Ist es möglich, eine Trapez Verteilung bei einem bestimmten Wert "abzuschneiden"?

Folgender Kontext:
Ich soll Werte in ein Modell eingeben können, die aus einer Trapez Verteilung zufällig gezogen werden (ich kenne zwei Werte, die jedoch mit einer Unsicherheit behaftet sind, daher die Trapez Verteilung). Dazu habe ich trapz von scipy.stats importiert und in meinen Code eingebaut:

Code: Alles auswählen

trapz.rvs(c, d, loc, scale)
Das funktioniert bisher ganz gut und ich kann die Verteilung auch problemlos plotten. Meine Frage betrifft nun Verteilungen, die Werte unter 0 oder über 1 generieren. Da ich mit loc den "Start" und mit scale die "Weite" der Verteilung bestimme, können auch Werte ausserhalb dieses Intervalls generiert werden.

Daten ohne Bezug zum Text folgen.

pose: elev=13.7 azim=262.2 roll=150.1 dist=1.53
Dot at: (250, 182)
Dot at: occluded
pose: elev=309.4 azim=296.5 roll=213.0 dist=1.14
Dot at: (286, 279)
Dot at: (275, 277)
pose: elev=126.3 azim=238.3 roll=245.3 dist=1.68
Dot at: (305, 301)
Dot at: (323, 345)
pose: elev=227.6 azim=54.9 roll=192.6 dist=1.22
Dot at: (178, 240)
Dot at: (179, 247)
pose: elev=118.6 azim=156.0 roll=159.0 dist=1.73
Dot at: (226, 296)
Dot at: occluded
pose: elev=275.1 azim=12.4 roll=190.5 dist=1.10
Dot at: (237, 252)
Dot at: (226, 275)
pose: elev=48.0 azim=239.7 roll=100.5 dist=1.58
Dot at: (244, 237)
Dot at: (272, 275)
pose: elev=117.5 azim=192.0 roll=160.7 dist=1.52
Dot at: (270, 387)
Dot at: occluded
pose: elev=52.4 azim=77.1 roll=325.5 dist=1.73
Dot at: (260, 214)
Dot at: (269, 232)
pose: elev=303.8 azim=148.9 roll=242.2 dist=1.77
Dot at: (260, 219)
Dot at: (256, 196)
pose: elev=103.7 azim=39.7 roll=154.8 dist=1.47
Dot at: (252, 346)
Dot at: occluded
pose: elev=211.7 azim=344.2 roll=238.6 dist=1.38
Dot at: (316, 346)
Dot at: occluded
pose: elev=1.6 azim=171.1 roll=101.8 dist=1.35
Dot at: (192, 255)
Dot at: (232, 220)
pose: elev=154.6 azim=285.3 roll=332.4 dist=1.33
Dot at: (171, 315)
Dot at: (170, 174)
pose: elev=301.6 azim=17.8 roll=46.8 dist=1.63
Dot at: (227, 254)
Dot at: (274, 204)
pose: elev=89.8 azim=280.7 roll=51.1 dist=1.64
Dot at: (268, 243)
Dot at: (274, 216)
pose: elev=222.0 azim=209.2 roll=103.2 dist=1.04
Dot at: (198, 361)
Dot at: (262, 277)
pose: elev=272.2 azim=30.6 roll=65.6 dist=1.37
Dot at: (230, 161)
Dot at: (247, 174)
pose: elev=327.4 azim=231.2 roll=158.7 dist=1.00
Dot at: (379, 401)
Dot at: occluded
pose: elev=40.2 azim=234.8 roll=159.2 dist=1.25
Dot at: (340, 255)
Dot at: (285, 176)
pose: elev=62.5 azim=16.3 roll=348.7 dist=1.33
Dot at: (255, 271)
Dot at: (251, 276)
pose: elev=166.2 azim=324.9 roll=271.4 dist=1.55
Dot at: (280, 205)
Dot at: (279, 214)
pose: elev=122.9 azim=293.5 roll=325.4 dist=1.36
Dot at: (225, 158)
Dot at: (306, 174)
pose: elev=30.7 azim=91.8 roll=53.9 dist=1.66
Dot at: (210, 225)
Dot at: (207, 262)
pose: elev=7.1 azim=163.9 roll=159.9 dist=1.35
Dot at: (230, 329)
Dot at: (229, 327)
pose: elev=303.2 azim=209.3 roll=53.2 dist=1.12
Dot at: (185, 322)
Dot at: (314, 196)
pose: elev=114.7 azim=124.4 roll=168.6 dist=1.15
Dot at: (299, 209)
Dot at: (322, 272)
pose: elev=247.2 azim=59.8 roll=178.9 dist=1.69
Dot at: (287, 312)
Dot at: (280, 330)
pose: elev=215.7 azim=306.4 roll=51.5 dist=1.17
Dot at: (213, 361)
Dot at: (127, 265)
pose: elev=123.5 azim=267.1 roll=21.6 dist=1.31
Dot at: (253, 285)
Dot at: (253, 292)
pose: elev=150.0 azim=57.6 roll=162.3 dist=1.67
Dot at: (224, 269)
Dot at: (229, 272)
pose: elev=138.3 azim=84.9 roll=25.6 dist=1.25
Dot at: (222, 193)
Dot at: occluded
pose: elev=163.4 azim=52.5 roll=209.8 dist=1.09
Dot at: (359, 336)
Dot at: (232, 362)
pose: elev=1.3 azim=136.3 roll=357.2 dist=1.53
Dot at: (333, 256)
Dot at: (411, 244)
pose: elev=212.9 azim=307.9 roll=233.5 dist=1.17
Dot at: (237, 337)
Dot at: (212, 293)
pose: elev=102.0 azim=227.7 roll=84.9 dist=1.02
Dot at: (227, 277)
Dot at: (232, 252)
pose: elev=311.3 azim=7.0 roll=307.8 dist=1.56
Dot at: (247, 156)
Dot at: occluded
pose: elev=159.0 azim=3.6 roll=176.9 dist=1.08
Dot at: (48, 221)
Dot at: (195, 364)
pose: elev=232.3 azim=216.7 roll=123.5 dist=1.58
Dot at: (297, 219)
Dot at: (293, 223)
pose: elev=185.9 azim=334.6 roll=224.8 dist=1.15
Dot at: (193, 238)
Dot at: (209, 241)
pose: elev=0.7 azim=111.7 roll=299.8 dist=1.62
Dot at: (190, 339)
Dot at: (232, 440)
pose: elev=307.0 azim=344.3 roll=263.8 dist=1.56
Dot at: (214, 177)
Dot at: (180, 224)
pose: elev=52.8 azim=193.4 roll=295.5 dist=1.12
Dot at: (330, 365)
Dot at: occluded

Das will ich vermeiden, da es in meinem Modell nicht möglich ist, Werte unter 0% oder über 100% zu erreichen.

Beispiel dazu:
Eine Kläranlage kann gewisse Partikel zu 88-93% aus dem Abwasser entfernen. Diese Werte haben eine Unsicherheit von 37% (folgt aus eigenem Bewertungsschema). Wenn ich mit diesen Werte eine Trapez Verteilung erstelle, werden Werte über 1 generiert (sprich über 100%), was aber in Realität nicht möglich ist, da nicht mehr als 100% entfernt werden können. Darum möchte ich, dass meine Trapez Verteilung bei 0% und bei 100% abgeschnitten wird, d.h. keine Werte unter 0 oder über 1 gezogen werden können.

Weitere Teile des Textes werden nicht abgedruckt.